The funding news comes as the data labeling industry has seen major upheaval over the last few months. In June, Meta announced it was buying 49% of the industry giant Scale AI for $14 billion, poaching its star CEO Alexandr Wang. The bombshell move emboldened smaller players to become more aggressive, as they argued that frontier labs would no longer want to work with a vendor so tied up with Meta and its own AI ambitions. Meanwhile, other competitors remain formidable: Surge, an older company founded in 2016, has been in talks to raise at a $30 billion, making its founder Edwin Chen the youngest billionaire on the Forbes 400 list. Turing AI, valued at $2.2 billion, raised $110 million in July. And Invisible, a smaller firm last valued at $500 million in 2023, has become a go-to partner for OpenAI and Microsoft.
But the competition has also led to controversy. In September, Scale sued Mercor, alleging that the startup stole trade secrets. The suit also names a former Scale executive who departed to work for Mercor and allegedly shared more than 100 confidential documents with his new employer. “It’s not something we spend a lot of time thinking about,” said Foody, when asked about the complaint.

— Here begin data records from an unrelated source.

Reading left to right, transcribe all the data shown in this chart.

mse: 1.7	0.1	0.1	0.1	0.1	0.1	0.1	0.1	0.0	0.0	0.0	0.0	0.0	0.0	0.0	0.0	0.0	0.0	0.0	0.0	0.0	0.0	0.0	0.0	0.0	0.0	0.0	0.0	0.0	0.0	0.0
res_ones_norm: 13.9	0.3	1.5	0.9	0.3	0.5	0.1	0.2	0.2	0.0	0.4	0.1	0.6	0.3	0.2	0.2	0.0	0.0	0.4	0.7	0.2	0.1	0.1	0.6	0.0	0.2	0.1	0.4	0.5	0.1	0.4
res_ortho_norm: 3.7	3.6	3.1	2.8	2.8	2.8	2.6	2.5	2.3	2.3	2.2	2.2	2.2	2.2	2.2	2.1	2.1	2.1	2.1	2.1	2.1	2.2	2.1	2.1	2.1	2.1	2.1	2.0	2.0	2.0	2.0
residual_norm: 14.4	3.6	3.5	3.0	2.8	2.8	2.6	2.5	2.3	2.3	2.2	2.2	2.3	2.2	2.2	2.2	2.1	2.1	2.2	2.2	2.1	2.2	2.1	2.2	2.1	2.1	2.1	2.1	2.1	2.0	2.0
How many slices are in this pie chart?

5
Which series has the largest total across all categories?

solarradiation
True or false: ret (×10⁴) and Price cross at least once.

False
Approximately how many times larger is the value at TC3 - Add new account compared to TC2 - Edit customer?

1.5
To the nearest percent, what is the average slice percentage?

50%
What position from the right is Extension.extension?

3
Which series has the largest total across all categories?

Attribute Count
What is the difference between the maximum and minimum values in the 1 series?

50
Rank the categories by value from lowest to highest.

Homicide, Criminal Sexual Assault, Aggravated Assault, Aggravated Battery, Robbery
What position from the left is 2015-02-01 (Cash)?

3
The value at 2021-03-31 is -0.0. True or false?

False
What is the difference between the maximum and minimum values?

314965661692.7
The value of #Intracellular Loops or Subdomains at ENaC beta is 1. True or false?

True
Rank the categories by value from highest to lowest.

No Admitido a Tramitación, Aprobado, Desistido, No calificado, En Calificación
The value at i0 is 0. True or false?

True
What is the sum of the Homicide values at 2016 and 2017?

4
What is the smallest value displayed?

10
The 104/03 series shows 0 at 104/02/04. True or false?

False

As Bay Area natives, Foody and Co. grew up around tech. All three are the children of software engineers. Foody’s mom worked for Meta’s real estate team and his dad founded a graphics interface company in the 90s before turning to startup advising. One of his first ventures, as a high schooler at age 16, was a company to get his friends promotions on Amazon Web Services, the ecommerce giant’s cloud platform, charging them $500 each. Hiremath and Midha were childhood friends who met when they were 10-years-old, competing in elementary school debate tournaments (they met Foody in high school debate). Hiremath became interested in labor markets when he attended Harvard and did research for Larry Summers, former treasury secretary and current OpenAI board member. Summers later invested in Mercor.
As new billionaires, the founders say they haven’t gone out and bought anything flashy — because they just don’t have the time. “I leave the office around like 10:30 [p.m.], on an average day, six days a week,” Foody said. “And so there’s not a whole lot of time outside of that to be distracted by things outside of the business.”